The Seasons of Parenting...Continued from page 1

Dr. John Rosemond

Author, Parenting By the Book

Now, an infant or young toddler may not yet have well-developed language skills, but he is highly intelligent nonetheless. He is drawing inarticulate conclusions concerning the workings of things in his microcosm (which is the one-and-only world as far as he is concerned), one of which is that his mother is there to do his bidding and that he has power and authority over her. He verifies this by crying, at which his mother appears and does everything in her power to fix whatever it is that is causing his distress.

Grandma understood that whereas her ministry was a necessary one, she was slowly creating a monster. If she did not bring this first season to a close, she was in danger of raising a spoiled brat—a child who would believe that as his mother was continuing to do, so the world revolved around him. She realized that out of absolute necessity she had caused her child to believe that he had power over her, that she was his gofer; therefore, she had to step up to the plate and correct that impression. And so, around her child’s second birthday, as he became more capable of doing basic things for himself, Grandma began to make the critical transition from the first of parenting’s seasons to its second. Under normal circumstances, this transition takes about a year. It is, without question, the most significant and precedent-setting of all times in the parent-child relationship, the future of which hangs in the balance.

To bring about this transformation, a mother must begin:

• Teaching and expecting her child to do for himself what she has previously done for him—use the toilet instead of diapers, get his own cup of water and basic snacks, dress himself, pick up his toys, and so on.
• Building a boundary between herself and her child, thus limiting his access to her—making him wait before she does something for him, refusing to pick him up (pointing out that she is involved with some¬thing else), instructing him to go elsewhere while she finishes a task.

• Backing slowly out of a state of high involvement with her child and re-establishing a state of high involvement with her husband, thus bringing his tenure as parenting aide to a close.

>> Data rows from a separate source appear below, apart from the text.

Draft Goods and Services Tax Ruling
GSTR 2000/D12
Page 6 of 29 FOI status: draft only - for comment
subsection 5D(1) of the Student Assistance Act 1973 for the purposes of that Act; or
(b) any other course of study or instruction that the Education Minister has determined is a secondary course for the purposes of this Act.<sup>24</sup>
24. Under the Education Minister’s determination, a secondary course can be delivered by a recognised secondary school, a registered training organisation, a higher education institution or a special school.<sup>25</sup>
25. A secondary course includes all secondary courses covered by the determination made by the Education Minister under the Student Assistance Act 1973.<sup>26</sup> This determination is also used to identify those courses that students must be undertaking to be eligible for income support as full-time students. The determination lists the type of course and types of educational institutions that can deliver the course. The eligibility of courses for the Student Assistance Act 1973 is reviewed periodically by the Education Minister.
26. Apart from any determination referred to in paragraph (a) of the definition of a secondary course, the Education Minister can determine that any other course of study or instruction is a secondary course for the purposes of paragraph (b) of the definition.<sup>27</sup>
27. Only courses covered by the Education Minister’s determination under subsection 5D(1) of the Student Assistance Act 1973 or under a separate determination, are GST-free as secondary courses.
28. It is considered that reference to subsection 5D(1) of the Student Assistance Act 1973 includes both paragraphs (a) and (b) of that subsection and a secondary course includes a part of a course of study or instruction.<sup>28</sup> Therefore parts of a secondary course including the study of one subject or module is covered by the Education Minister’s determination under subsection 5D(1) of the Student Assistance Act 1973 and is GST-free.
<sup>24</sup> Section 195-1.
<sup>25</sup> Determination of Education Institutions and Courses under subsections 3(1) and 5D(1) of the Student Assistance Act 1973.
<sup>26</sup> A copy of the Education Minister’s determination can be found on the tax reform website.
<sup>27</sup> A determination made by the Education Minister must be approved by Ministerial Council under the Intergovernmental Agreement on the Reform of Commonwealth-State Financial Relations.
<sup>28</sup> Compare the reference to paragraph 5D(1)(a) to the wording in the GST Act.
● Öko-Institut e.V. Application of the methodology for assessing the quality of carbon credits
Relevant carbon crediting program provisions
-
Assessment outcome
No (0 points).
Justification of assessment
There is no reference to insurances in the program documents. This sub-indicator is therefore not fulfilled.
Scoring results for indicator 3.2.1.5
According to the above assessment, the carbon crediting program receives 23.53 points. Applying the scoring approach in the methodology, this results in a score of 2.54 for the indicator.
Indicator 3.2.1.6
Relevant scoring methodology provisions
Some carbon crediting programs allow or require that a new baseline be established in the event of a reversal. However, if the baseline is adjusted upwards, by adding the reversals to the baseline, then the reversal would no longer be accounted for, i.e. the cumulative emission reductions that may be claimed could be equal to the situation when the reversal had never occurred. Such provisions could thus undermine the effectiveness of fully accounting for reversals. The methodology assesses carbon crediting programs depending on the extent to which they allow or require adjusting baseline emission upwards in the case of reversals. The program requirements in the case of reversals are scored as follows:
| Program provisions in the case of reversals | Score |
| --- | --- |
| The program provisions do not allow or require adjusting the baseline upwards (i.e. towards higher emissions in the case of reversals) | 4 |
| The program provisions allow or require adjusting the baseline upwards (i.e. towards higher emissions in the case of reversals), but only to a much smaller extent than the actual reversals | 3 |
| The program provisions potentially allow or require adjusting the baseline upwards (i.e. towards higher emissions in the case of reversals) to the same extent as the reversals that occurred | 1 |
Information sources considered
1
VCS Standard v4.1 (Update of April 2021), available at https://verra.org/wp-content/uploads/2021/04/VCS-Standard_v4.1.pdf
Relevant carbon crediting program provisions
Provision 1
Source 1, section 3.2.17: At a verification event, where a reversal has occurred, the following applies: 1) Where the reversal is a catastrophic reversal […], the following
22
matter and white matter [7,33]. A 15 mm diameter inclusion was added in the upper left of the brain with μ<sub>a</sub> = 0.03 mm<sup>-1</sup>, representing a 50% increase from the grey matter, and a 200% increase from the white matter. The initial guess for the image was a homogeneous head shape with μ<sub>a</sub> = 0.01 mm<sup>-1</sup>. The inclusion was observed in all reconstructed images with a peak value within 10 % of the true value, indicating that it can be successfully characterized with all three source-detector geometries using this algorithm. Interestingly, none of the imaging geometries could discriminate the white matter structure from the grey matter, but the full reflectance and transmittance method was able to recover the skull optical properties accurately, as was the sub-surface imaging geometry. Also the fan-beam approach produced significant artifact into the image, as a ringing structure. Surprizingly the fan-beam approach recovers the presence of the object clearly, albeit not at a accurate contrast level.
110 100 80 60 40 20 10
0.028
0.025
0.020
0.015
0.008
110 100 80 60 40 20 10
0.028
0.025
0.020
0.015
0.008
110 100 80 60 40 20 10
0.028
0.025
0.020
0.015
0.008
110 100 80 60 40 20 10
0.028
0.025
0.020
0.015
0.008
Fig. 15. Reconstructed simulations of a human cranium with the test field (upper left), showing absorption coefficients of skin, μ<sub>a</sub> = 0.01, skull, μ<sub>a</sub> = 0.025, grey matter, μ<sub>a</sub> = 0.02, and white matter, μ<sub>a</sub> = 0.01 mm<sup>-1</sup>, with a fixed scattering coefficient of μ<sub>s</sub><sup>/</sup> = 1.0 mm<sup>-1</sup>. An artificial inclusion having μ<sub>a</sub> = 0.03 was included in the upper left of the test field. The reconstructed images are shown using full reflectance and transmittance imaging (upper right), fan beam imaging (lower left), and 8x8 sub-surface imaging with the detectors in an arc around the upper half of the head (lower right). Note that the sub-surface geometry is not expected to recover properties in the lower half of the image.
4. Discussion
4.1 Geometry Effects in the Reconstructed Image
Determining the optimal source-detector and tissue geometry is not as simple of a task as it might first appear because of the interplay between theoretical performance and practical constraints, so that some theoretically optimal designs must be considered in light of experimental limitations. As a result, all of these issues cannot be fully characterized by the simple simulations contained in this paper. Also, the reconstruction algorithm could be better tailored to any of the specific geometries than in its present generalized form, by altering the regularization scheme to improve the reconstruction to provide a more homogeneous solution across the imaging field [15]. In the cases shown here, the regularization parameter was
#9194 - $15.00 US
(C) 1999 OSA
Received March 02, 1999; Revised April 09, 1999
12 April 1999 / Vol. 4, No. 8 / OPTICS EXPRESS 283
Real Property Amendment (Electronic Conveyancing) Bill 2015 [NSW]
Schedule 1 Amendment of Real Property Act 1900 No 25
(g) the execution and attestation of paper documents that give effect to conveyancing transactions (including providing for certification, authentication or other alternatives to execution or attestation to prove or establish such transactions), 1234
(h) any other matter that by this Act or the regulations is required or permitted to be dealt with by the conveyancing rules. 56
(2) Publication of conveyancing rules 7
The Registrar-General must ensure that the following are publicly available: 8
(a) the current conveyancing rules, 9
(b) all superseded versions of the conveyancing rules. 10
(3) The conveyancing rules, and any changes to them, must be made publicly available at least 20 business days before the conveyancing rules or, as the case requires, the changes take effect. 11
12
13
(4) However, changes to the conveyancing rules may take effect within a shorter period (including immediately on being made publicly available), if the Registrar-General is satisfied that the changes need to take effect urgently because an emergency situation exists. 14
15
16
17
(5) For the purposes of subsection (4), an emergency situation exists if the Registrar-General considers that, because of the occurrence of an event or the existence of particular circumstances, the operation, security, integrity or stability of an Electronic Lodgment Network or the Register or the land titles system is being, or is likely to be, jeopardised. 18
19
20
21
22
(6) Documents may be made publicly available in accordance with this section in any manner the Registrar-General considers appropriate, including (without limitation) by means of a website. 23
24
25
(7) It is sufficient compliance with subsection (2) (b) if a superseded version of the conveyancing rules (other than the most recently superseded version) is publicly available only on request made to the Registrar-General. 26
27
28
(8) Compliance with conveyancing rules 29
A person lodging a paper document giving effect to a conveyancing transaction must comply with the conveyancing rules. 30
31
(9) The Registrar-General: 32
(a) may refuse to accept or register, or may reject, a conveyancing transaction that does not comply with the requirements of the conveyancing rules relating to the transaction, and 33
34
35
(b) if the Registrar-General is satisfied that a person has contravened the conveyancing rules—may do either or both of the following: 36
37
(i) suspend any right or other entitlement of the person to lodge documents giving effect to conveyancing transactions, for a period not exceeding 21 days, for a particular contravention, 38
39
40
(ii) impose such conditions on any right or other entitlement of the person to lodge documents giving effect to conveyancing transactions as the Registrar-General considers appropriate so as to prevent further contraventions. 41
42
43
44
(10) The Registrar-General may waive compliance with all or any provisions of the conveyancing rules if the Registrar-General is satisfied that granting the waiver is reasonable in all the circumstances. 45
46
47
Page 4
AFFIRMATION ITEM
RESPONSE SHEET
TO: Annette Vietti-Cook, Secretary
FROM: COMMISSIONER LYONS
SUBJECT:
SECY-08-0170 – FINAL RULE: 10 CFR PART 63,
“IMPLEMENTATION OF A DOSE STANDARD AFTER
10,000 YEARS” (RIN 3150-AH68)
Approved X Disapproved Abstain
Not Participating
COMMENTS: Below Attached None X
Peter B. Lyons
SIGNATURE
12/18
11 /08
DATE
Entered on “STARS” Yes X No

The Season of Leadership and Authority

As is so often the case when seasons change, this transitional year is marked by storms of protest from a child who wants season one to go on forever. Who can blame him? Who would not want a servant for life? But if the mother stays the course, then by the time her child has reached his third birthday, he will see her with new eyes: once a servant, now a formidable authority figure who is not to be trifled with.  Where once he was at the center of her attention, she is now at the center of his.  She insists that he do more and more things for himself, that he give her “space’ to do what she needs and wants to do (including putting her feet up and doing nothing), and makes it perfectly clear that her relationship with his father trumps her relationship with him.  And so begins the Season of Leadership and Authority, during which time the parents’ job is to govern the child in such a way that he (1) consents to their government (becomes their willing disciple), and (2) internalizes their discipline and gradually develops the self-restraint necessary to govern himself responsibly.